PASSAGE FOR REVIEW:
*** Begin section ***

Fatal Injuries
This website provides county and health district data for specific types of fatal injuries. Fatal injuries are accidents, self-harm, assaults or other external causes that lead to death. Specifically, these are deaths resulting from bodily harm that can be caused by fires, motor vehicle crashes, drowning, sharp objects, firearms, suffocation, falling, poisoning and more. Injuries may be unintentional, self-related harm or assault-related. This data includes medical mistakes, though these deaths are suspected to be under-reported.
Injury Matrix Framework: In the Michigan death records, causes of death are categorized using ICD-10 codes; the ICD-10 codes are grouped into broader categories according to the NCHS ICD Injury Matrix Framework (e.g., ICD–10 codes W75–W84 are used to indicate deaths due to unintentional suffocation). These categories may be viewed at the National Center of Health Statistics Tools and Frameworks website; an ICD-10 cause of death grouping table is also provided on the Michigan state fatal injury website.

*** End section ***

LISTED ENTRIES:
*** Begin section ***

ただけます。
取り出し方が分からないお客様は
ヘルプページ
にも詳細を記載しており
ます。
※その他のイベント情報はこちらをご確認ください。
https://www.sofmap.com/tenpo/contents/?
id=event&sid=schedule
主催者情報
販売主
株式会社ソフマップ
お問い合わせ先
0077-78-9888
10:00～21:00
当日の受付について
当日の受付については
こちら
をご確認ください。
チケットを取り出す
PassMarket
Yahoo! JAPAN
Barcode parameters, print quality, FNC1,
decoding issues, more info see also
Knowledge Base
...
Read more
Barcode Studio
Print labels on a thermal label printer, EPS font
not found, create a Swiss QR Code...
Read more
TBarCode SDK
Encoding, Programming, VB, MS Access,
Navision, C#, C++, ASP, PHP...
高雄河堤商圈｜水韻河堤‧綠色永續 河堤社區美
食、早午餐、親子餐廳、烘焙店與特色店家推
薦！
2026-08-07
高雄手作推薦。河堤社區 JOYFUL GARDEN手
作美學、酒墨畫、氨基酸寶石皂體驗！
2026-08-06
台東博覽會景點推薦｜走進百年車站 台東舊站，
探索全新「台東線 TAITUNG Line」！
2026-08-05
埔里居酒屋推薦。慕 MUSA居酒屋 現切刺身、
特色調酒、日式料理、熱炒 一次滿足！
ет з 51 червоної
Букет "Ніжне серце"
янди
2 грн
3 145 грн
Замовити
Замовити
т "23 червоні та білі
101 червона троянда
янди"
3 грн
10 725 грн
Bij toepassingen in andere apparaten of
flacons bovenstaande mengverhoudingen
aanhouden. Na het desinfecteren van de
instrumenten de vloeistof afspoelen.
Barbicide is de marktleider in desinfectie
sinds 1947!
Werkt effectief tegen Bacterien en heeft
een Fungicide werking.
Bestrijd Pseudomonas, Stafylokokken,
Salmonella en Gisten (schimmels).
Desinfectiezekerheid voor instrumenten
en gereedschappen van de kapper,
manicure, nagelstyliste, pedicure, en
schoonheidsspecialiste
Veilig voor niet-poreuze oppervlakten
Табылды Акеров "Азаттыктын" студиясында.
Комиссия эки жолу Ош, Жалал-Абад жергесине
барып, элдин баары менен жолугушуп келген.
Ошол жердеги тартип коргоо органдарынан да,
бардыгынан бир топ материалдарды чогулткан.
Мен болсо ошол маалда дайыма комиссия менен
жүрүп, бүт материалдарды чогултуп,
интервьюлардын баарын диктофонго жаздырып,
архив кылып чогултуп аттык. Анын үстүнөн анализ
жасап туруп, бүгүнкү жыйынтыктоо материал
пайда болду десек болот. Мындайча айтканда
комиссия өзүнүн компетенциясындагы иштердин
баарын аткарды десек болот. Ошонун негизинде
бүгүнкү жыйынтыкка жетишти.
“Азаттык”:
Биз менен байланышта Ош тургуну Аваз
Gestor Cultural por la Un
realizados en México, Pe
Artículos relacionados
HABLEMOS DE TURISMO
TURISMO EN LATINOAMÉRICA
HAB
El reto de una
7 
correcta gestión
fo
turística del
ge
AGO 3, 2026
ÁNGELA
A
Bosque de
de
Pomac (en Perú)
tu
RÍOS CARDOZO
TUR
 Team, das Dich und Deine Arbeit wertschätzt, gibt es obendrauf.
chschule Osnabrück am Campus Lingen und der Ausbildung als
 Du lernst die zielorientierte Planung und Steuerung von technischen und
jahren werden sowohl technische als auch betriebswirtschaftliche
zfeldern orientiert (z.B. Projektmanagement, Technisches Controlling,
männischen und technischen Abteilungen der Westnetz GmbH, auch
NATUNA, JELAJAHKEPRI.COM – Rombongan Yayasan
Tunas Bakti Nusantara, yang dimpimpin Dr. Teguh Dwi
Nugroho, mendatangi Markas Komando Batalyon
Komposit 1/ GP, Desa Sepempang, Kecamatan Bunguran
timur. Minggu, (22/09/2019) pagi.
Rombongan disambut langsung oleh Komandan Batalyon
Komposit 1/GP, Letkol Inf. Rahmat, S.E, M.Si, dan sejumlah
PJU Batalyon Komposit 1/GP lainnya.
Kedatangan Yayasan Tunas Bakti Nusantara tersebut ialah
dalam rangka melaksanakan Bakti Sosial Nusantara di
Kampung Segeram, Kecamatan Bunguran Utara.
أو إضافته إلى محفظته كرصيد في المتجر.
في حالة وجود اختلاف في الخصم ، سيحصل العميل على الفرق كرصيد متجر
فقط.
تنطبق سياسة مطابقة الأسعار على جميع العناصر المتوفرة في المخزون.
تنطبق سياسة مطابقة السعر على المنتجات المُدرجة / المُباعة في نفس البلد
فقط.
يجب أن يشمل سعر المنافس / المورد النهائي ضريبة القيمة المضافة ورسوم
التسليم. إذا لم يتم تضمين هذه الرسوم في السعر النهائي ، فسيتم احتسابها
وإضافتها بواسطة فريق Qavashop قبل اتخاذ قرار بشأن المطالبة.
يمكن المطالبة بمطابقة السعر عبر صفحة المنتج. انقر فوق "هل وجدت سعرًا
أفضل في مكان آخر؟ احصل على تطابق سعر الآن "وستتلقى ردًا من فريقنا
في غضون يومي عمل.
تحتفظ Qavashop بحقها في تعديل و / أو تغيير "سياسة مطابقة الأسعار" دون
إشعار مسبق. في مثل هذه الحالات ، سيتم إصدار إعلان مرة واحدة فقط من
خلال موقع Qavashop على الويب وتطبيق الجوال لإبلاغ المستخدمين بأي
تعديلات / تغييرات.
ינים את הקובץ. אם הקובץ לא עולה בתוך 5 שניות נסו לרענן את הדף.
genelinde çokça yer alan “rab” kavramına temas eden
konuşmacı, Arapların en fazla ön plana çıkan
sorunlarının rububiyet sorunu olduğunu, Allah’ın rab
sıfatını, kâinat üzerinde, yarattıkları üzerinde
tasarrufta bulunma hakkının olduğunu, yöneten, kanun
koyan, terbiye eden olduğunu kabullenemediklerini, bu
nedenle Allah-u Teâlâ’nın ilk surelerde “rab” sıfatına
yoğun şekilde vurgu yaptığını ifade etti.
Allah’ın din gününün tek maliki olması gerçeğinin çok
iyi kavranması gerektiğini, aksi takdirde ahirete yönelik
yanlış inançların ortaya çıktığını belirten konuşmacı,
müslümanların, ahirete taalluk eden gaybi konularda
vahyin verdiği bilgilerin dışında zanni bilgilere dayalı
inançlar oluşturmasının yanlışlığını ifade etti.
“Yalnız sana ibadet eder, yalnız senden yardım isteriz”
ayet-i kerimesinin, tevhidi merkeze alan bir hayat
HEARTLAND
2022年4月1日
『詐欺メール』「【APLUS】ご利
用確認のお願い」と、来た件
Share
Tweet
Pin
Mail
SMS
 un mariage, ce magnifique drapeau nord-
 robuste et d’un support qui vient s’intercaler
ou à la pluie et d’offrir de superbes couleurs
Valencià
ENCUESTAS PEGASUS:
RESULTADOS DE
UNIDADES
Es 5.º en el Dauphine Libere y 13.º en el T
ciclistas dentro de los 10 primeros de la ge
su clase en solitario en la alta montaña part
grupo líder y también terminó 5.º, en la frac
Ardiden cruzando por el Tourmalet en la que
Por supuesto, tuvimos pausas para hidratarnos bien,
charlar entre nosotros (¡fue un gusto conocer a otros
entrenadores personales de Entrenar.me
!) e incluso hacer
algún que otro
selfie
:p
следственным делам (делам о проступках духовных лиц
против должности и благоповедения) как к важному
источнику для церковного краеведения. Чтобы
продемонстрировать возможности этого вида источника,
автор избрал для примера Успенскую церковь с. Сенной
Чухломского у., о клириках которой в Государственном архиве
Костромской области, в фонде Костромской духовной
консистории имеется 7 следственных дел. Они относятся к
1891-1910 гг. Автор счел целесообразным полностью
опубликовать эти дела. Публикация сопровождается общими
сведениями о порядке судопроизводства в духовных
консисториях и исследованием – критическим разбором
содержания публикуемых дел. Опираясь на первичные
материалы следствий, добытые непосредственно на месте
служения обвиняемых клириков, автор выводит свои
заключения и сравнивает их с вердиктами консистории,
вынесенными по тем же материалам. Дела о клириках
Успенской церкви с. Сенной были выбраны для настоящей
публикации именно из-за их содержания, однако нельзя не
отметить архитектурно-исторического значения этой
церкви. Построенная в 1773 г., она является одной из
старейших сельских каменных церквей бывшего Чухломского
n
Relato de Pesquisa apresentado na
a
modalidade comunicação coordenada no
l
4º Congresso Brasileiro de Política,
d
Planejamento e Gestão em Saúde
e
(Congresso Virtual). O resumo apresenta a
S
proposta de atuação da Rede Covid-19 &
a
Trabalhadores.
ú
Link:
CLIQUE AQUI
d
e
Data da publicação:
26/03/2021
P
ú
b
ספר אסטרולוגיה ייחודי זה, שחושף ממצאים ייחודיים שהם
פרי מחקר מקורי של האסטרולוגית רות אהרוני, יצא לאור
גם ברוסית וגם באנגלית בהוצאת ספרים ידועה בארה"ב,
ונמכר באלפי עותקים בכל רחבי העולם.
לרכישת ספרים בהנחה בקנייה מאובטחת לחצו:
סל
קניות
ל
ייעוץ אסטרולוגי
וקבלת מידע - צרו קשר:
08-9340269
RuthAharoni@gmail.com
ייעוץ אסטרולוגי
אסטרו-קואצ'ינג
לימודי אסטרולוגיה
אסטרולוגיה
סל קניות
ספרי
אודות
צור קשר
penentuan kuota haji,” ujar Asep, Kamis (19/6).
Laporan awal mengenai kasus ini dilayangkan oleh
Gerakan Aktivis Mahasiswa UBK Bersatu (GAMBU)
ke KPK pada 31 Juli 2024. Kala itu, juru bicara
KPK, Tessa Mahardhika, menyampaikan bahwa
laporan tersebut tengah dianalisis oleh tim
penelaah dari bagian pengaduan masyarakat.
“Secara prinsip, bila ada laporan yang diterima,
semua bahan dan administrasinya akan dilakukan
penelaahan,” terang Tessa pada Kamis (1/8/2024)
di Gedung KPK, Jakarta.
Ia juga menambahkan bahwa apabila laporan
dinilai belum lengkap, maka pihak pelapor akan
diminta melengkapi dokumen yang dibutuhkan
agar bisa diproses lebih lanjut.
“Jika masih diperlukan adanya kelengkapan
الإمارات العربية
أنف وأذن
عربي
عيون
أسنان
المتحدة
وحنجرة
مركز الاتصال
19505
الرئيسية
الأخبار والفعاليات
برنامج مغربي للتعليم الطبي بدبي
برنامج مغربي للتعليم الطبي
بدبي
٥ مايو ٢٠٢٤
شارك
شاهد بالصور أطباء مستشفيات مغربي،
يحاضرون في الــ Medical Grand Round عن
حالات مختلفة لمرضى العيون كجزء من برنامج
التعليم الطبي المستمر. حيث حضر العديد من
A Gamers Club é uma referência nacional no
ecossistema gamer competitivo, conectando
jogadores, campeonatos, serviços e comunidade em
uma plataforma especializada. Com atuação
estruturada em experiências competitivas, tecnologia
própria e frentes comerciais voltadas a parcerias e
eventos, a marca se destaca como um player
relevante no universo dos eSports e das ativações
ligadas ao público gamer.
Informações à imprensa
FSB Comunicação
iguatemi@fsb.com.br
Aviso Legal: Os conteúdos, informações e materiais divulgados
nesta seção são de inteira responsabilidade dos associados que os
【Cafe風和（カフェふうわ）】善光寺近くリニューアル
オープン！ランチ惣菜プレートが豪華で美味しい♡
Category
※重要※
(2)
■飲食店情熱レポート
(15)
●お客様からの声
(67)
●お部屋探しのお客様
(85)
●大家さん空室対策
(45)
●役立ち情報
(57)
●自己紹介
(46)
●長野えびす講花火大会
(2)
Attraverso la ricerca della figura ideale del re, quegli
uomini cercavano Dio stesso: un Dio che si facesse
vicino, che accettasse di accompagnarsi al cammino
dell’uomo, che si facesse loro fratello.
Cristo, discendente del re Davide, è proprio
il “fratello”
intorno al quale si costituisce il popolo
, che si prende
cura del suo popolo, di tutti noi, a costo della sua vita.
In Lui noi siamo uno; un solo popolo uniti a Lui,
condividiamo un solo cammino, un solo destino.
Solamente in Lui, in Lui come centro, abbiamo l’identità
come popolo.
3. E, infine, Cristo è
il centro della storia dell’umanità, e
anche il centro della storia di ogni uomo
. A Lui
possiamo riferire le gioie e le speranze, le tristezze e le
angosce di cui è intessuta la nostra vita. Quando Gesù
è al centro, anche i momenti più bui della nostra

*** End section ***

WORK ITEM A:
In the fatal injuries text, which ICD-10 codes mark deaths due to unintentional suffocation?
WORK ITEM B:
Write the next part of the text on fatal injuries, picking up after its last sentence.

EXERCISE ANSWER A:
W75–W84

EXERCISE ANSWER B:
Options: You may view a fatal injury table by selecting a cause on the left side of the page. Gender and type of rate (crude or age-adjusted) can be selected using the options toward the bottom. In order to insure that the rates and other data are statistically reliable, the data may be censored for smaller populations. In cases of trends, you may be able to display less censored data by selecting a greater time period (single, three or five-year). In order to insure statistical reliability, rates by age are only shown as five-year averages. Numbers of specific causes of fatal injury by age are not shown in the community section.